Воображение сего чернеца и поэта – вот что расправляло и крылья его веры. Его ангелам рядом с ним было легко, потому что и охранять им было нечего.
О рисунке
Ван Гог, по-моему, так и не выучился рисовать крепко, его рисунок не слабый, не любительский – это средний рисунок. Но это в высшей степени оригинальный и экспрессивный рисунок. Всю остальную функцию выразительности, а я бы сказал убедительности рисунка Ван Гога, на себя берёт его цвет. Некоторые его вещи, как «Ночное кафе в арле» или те же «Подсолнухи», если от них отнять даже половину их цветосилы, выглядели бы слабенькими. Но я бесконечно ценю и уважаю Винсента Ван Гога как художника, сколько физических сил, сколько денег на натурщиков и сколько бессонных ночей он потратил на то, чтобы научиться рисовать грамотно и профессионально!

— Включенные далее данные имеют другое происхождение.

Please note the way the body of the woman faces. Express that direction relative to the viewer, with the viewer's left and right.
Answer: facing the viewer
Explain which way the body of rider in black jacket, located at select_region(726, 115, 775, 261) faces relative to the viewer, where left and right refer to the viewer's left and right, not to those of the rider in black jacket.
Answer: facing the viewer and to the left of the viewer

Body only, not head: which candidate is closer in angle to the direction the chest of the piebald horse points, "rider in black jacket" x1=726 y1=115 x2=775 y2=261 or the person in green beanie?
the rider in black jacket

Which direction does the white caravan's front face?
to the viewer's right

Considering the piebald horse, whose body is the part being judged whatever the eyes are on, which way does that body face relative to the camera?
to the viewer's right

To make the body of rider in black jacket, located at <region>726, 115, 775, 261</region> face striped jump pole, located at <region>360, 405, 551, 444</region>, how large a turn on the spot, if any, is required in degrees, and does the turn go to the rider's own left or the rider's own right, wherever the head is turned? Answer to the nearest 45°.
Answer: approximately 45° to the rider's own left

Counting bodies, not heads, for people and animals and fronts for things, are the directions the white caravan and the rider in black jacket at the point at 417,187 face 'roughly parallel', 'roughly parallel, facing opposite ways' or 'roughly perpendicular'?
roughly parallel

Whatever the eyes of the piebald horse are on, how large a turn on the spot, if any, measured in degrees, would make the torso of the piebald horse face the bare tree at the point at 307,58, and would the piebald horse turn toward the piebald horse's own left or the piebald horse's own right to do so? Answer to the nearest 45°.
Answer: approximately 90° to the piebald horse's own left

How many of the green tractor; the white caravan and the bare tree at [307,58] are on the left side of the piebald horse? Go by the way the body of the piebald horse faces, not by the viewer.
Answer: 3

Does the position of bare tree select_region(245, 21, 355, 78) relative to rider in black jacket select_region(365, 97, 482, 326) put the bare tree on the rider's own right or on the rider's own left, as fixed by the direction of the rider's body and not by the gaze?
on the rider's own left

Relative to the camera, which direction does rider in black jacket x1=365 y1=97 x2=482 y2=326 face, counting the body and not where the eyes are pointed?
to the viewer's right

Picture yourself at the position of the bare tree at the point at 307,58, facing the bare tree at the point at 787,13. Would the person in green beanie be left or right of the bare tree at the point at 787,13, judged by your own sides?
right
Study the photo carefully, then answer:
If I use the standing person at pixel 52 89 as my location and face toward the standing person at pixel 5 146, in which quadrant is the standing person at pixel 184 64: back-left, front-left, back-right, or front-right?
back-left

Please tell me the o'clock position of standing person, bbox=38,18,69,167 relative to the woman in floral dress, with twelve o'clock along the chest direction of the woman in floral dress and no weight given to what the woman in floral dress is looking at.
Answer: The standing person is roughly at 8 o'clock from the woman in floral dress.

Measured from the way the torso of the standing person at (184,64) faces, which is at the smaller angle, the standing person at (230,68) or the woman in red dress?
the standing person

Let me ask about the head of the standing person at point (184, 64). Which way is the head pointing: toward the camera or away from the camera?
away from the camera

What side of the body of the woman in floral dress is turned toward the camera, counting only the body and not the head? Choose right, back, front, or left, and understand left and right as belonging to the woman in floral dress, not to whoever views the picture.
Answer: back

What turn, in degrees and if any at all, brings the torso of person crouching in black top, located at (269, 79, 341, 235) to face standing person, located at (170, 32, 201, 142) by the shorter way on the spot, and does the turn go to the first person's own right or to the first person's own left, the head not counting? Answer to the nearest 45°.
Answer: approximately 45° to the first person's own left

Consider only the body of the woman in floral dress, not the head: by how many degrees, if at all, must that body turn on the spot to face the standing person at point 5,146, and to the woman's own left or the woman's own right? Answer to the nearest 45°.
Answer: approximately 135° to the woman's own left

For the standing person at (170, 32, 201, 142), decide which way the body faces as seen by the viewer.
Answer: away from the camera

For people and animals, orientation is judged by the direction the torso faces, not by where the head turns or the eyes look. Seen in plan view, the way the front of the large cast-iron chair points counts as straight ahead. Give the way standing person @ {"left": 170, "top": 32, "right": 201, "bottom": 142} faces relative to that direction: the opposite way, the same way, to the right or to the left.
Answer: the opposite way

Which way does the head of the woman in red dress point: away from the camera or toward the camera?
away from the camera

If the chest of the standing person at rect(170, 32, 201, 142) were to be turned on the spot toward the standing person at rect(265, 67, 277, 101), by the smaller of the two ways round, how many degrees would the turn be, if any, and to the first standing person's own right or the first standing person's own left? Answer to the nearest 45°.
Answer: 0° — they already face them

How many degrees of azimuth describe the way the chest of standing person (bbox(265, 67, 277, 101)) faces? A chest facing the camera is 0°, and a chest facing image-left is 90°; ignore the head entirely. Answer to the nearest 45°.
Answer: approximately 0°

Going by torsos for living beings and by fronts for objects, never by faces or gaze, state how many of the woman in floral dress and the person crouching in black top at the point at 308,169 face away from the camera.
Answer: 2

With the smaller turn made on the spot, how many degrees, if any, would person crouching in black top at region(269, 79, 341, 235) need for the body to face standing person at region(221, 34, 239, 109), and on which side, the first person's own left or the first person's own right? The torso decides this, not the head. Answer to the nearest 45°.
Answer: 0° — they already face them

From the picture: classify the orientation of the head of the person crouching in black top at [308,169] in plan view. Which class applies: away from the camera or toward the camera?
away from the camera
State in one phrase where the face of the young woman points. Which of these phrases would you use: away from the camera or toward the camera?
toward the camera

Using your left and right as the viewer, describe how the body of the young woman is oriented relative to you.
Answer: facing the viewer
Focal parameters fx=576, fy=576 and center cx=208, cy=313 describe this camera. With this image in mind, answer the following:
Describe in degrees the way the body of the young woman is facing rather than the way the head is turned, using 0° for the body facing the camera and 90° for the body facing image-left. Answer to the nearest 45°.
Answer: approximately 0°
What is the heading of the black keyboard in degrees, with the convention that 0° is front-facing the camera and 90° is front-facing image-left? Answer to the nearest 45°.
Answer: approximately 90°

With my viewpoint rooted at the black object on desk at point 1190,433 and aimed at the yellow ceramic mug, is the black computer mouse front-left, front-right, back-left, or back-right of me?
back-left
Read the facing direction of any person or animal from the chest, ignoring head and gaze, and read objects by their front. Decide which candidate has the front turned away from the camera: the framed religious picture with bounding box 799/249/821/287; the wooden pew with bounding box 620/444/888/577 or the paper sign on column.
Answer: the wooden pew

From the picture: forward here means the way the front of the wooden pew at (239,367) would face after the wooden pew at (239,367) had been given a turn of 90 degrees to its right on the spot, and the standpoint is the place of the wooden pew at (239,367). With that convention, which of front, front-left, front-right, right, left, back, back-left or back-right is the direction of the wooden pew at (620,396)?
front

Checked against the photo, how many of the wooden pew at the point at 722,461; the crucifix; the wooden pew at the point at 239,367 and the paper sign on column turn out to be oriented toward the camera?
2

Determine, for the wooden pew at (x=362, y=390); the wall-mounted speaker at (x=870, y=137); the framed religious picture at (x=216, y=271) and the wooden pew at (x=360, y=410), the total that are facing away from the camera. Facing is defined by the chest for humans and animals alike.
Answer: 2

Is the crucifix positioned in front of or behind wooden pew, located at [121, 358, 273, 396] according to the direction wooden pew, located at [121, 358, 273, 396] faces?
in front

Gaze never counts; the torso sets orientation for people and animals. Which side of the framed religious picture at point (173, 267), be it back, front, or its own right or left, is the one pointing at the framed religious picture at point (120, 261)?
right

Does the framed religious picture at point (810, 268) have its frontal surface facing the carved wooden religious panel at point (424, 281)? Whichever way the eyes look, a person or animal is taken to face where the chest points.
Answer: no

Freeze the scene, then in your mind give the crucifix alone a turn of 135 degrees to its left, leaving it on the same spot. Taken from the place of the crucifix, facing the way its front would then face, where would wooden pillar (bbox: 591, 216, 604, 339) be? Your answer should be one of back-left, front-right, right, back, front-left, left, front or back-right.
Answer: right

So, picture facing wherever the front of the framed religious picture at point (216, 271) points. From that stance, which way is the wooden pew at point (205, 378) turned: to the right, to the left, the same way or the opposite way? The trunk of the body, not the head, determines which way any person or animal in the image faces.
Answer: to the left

Другое дело – Поль Гоген. Мало кто задумывается над тем, что мы так и не знаем, а как он рисовал на самом деле (в детстве, отрочестве или в юности). Ведь, по сути дела, то, что мы видим в его зрелых вещах – это уже нечто далеко отстранённое от обычного механического рисования в академическом понимании этого слова. Я бы сказал даже так о его зрелых вещах: это не Гоген – это Его Муза рисует!